(Source records)
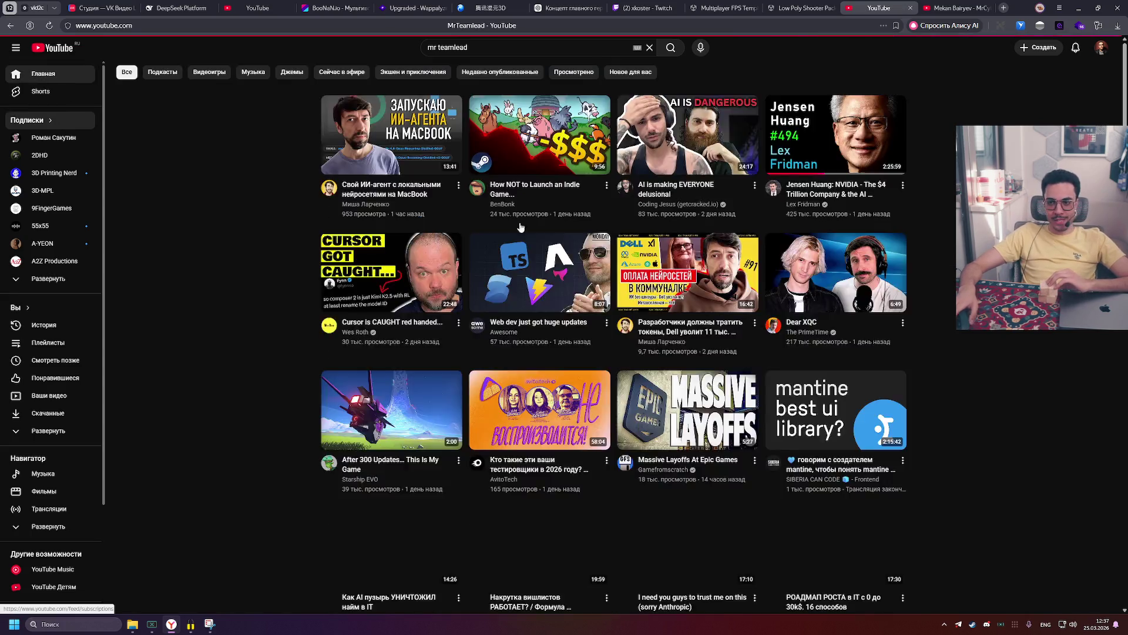
middle_click(971, 4)
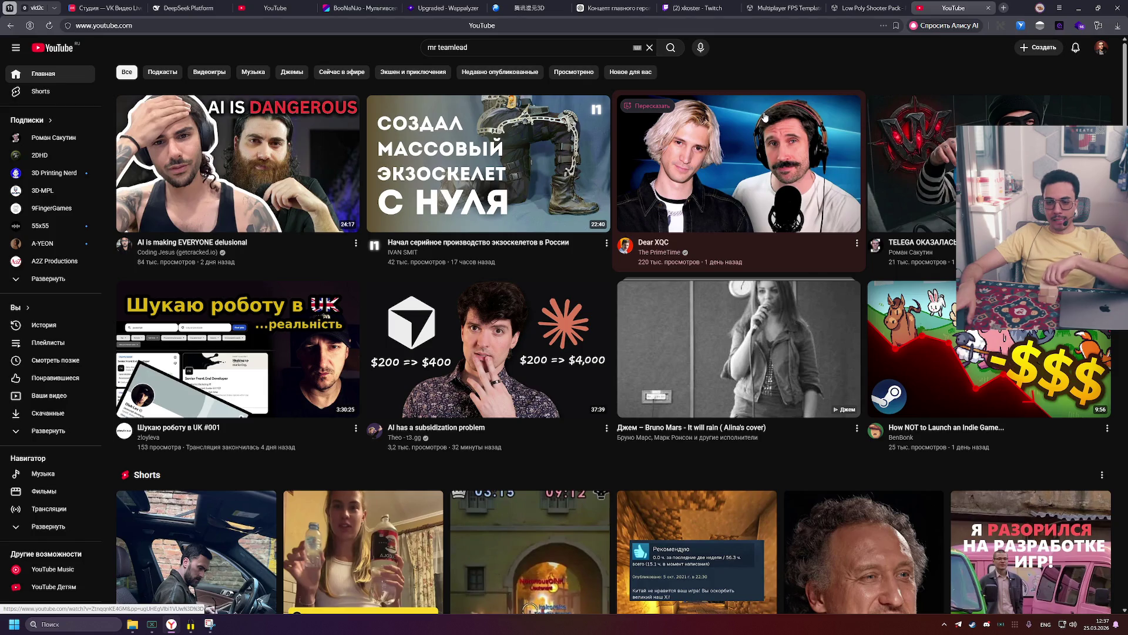
Step: Open the 'Who Remember This Game?' Short from the home feed, then bring the Twitch tab forward
mouse_move(761, 120)
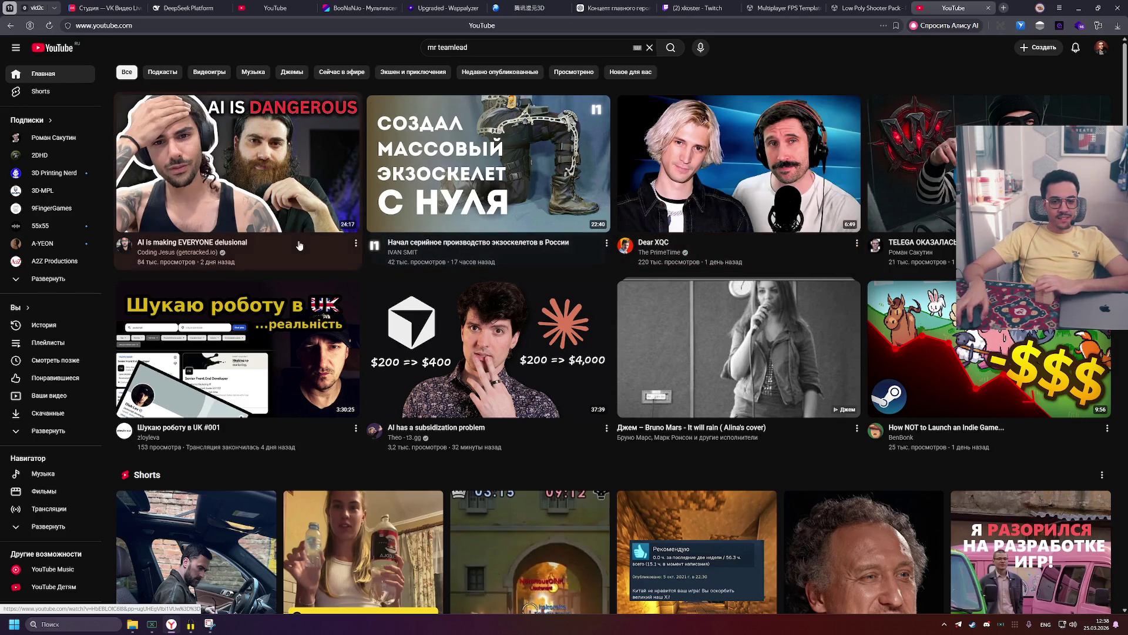
mouse_move(299, 246)
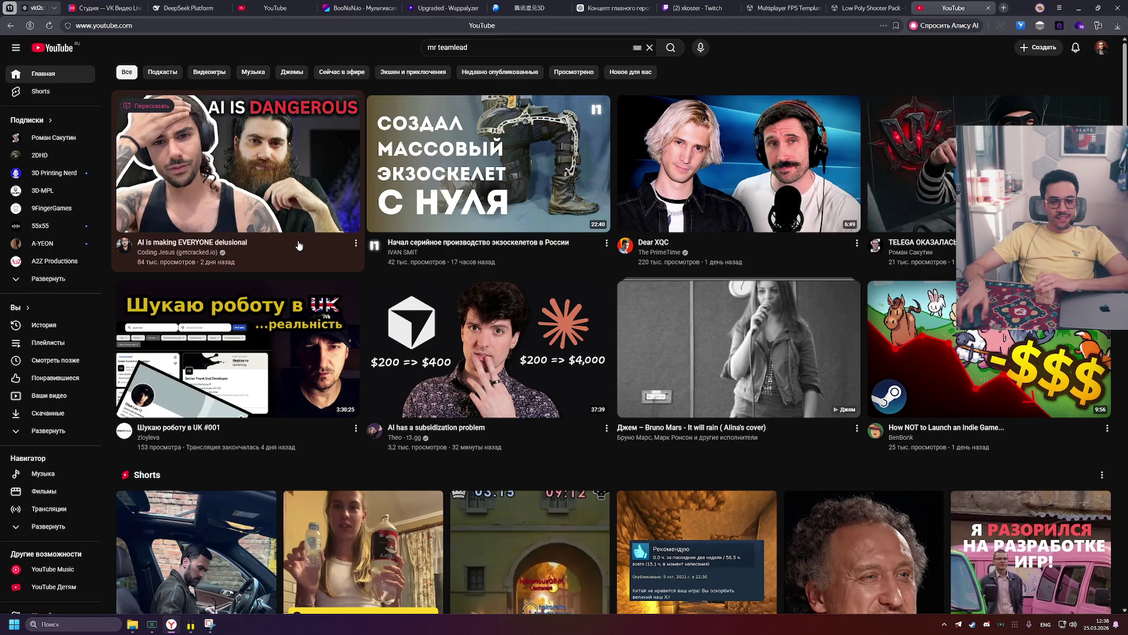
scroll(298, 245, "down", 4)
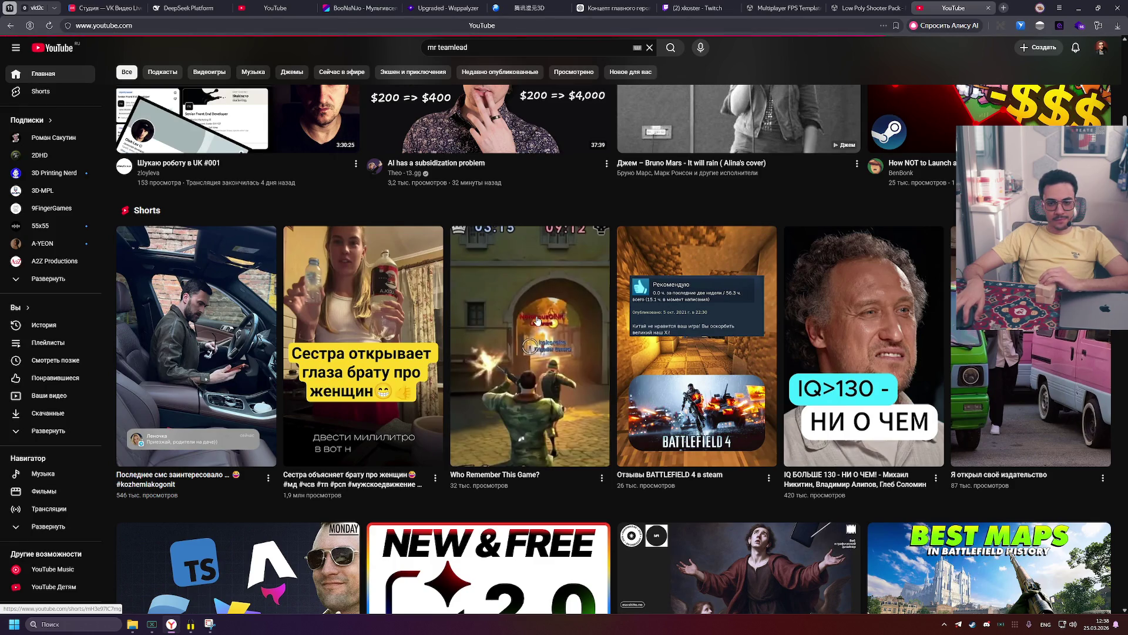
left_click(536, 317)
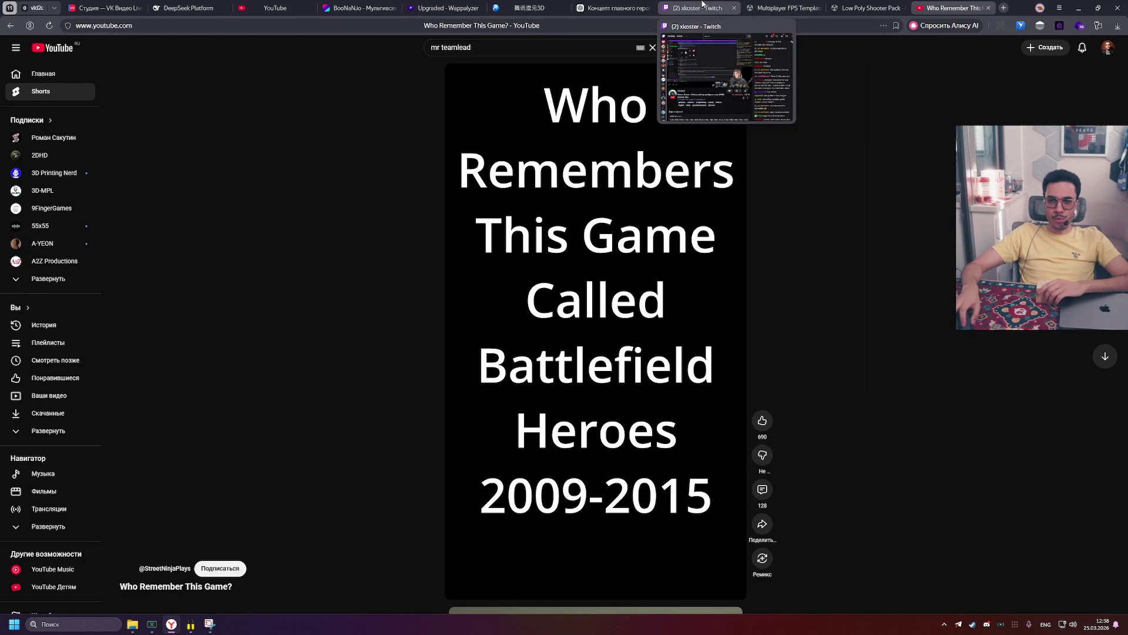
left_click(703, 4)
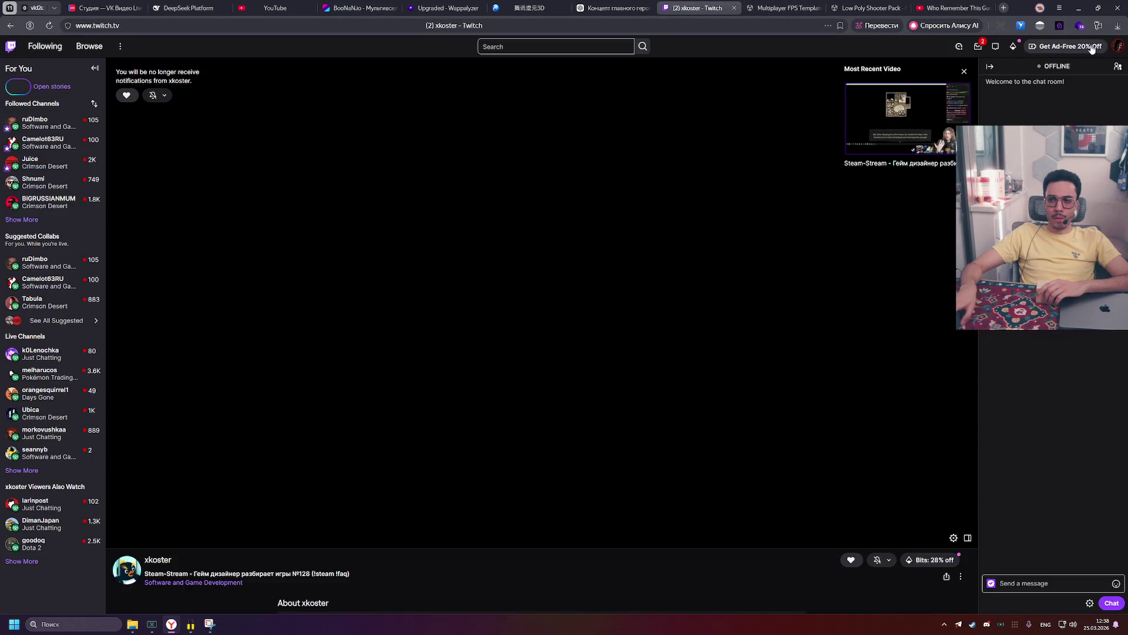
Step: Go to your own Twitch channel's Videos page, dismiss the Snipping Tool, and scroll the broadcast list
left_click(1117, 47)
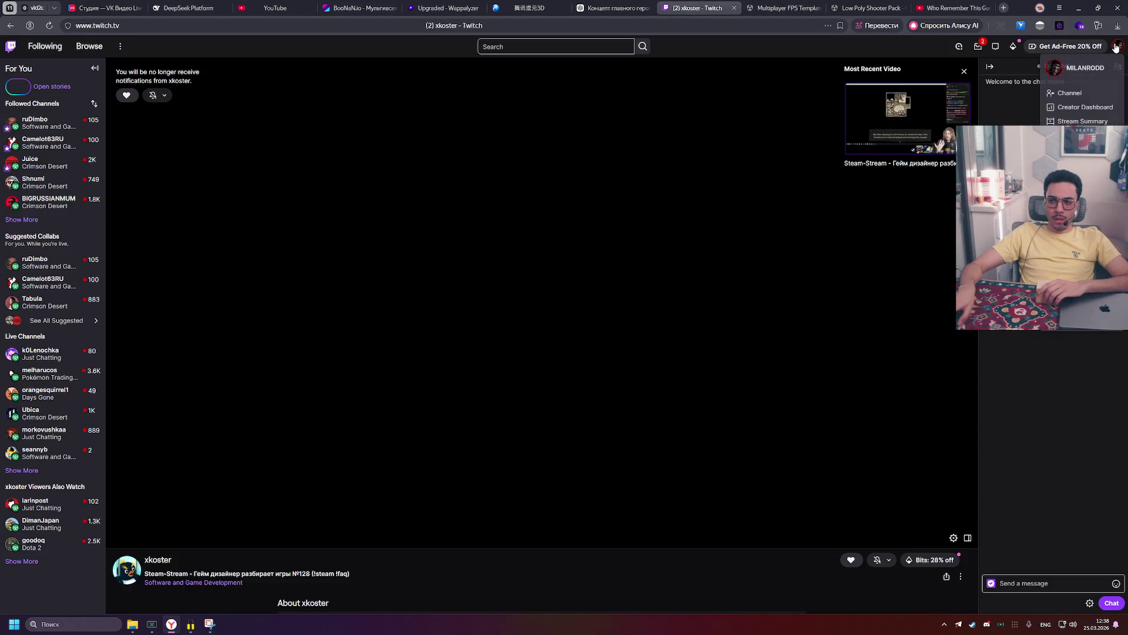
left_click(1069, 93)
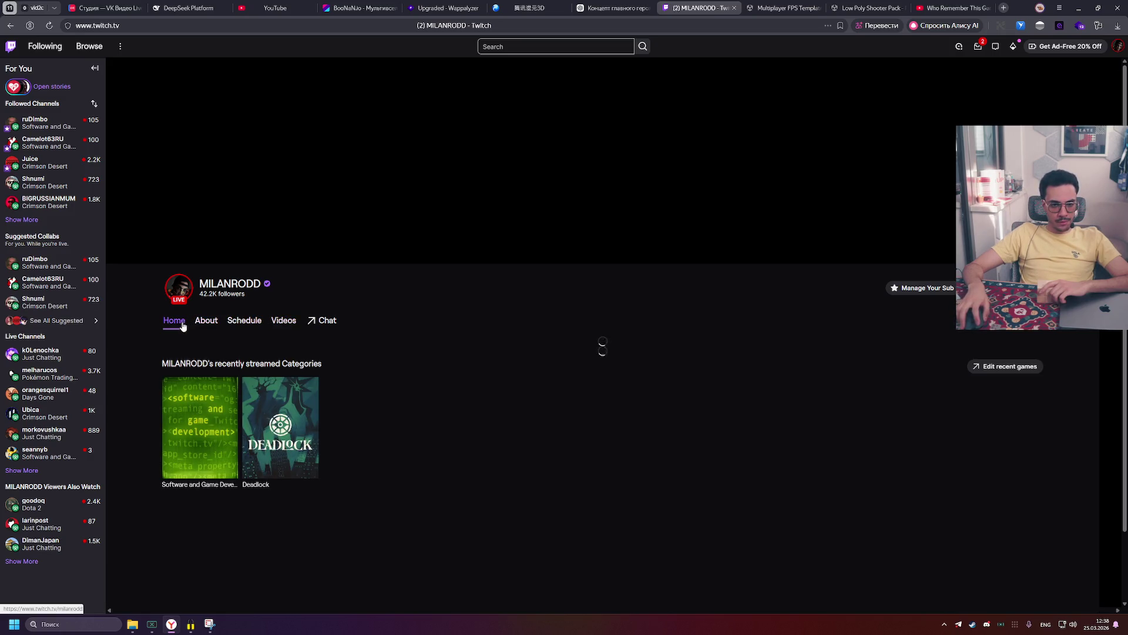
left_click(283, 321)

## What you need to do
Leave out the pictures and repeat the remaining data exactly.

## Reply
middle_click(971, 4)
Step: Open the 'Who Remember This Game?' Short from the home feed, then bring the Twitch tab forward
mouse_move(761, 120)
mouse_move(299, 246)
scroll(298, 245, "down", 4)
left_click(536, 317)
left_click(703, 4)
Step: Go to your own Twitch channel's Videos page, dismiss the Snipping Tool, and scroll the broadcast list
left_click(1117, 47)
left_click(1069, 93)
left_click(283, 321)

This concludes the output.